“Know how to solve every problem that has been solved.” “What I cannot create, I do not understand.” — Richard Feynman

Datapath

Gate-Level CPU Simulator

The CPU has two parts that talk to each other and do completely different jobs. The datapath is the wires and components that physically carry operand bits — the program counter, the register file, the ALU, the memories, the adders, the muxes. The control unit is a separate block that looks at the current instruction and produces a bundle of 1-bit control signals telling the datapath what to do this cycle. This page is about the datapath. The control unit gets its own page.

The thing to keep in mind: the datapath has no idea what instruction is running. It computes everything — every add, every load, every branch target — every single cycle. The control unit's signals decide which of those computations actually drives a register or a memory write at the end. Hardware doesn't branch; it multiplexes.

Piece 1 — What's in the datapath

Look at any single-cycle MIPS-style diagram and you'll see the same parts. Here they are, with what each one does on every cycle:

Program counter (PC). A 32-bit register holding the address of the instruction currently executing. The only sequential element on the main path — everything else is combinational.
Instruction memory. Address-in, instruction-out. In our simulator it's a read-only lookup from PC to a 32-bit word.
Register file. 32 registers, each 32 bits. Two read ports (so we can read $rs$ and $r t$ simultaneously) and one write port. The read ports are combinational; the write port is clocked.
ALU. Two 32-bit operands in, one 32-bit result out, plus a zero flag. Built from the adders and bitwise units of the previous page.
Data memory. Address + write-data in, read-data out, with a MemRead/MemWrite control. Where loads and stores go.
Sign-extender. Pads a 16-bit immediate to 32 bits, copying the sign bit. Pure wires — no gates beyond the fan-out of bit 15.
Shift-left-2. For branch offsets. Multiplies the immediate by 4 (since instructions are 4-byte aligned). Also pure wires — just a re-labelling of bit positions.
Two adders. One for $PC + 4$ , one for $PC + 4 + (imm ≪ 2)$ . Both run every cycle.
Multiplexers, everywhere there's a choice. The whole point of the next piece.

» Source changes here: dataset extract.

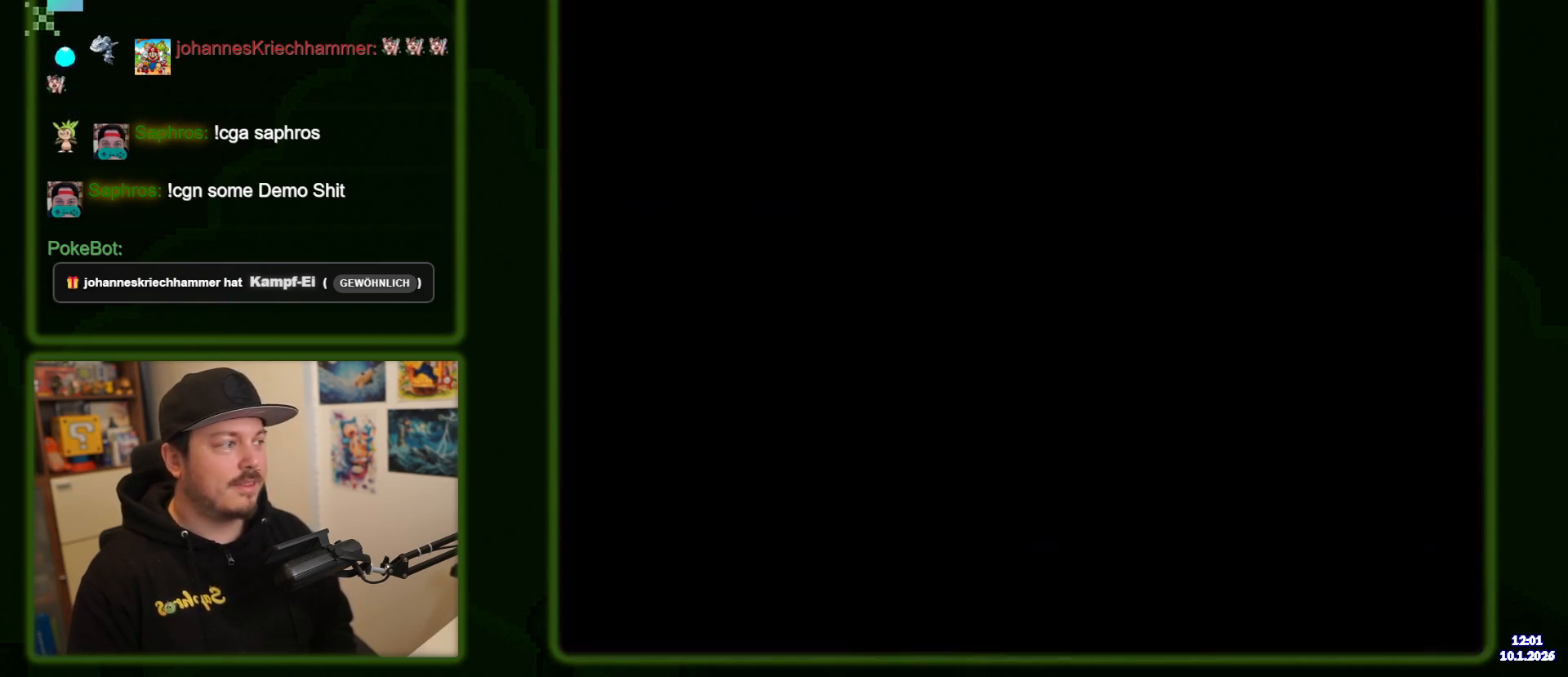
Gameplay with a controller (Nintendo layout); each line is a JSON object with the inputs held at the frame after it. "events" lists button and stick changes between this image and that frame as [ms after this image, input, new state], when the widget could be followed in between. Not read: DPAD_DOWN L1 L3 R1 R3 START.
{"buttons": [], "events": [[67, "B", "up"], [150, "B", "down"], [350, "B", "up"]]}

No "if" anywhere on that list. No conditional execution. Every box runs every cycle, on whatever bits arrive at its inputs.

Piece 2 — Multiplexers as the hardware "if"

At the gate level there is no branching. A wire carries a bit; it can't decide not to carry one. So when the datapath has a choice — should the ALU's second operand be a register or an immediate? should the register write-back value be the ALU result or a memory load? should the next PC be $PC + 4$ or the branch target? — both candidates are computed in parallel, in their own slabs of silicon, and a multiplexer picks one.

A 2-to-1 mux is just gates. Given inputs $a$ , $b$ , and a 1-bit selector $s$ , the output is $(a AND \overline{s}) OR (b AND s)$ . Wide muxes (32-bit busses) are 32 of these in parallel, sharing the selector wire.

def mux2(a, b, sel):
    """2-to-1 multiplexer, bit-wise. sel=0 picks a, sel=1 picks b.
    Built from gates: out = (a AND NOT sel) OR (b AND sel).
    """
    not_sel = NOT(sel)
    left  = [AND(ai, not_sel) for ai in a]
    right = [AND(bi, sel)     for bi in b]
    return [OR(l, r) for l, r in zip(left, right)]

There are at least four muxes on the main datapath of a basic single-cycle MIPS:

ALUSrc mux. Picks the ALU's second operand: register $r t$ (for R-type) or sign-extended immediate (for I-type loads, stores, addi).
MemToReg mux. Picks what gets written back to the register file: ALU result (R-type, addi) or data memory output (lw).
RegDst mux. Picks which register field is the write destination: $r d$ (R-type) or $r t$ (I-type).
PCSrc mux. Picks the next PC: $PC + 4$ (default) or the branch target (when Branch is asserted and the ALU's zero flag is set).

Every one of those muxes is fed by a control signal that the control unit sets based on the opcode. The control unit doesn't do any data movement itself — it just labels, on every cycle, which path through the muxes is the live one.

Piece 3 — One R-type instruction's journey

Trace add $rd, $rs, $rt through the datapath. Every wire I name is a 32-bit bus unless I say otherwise.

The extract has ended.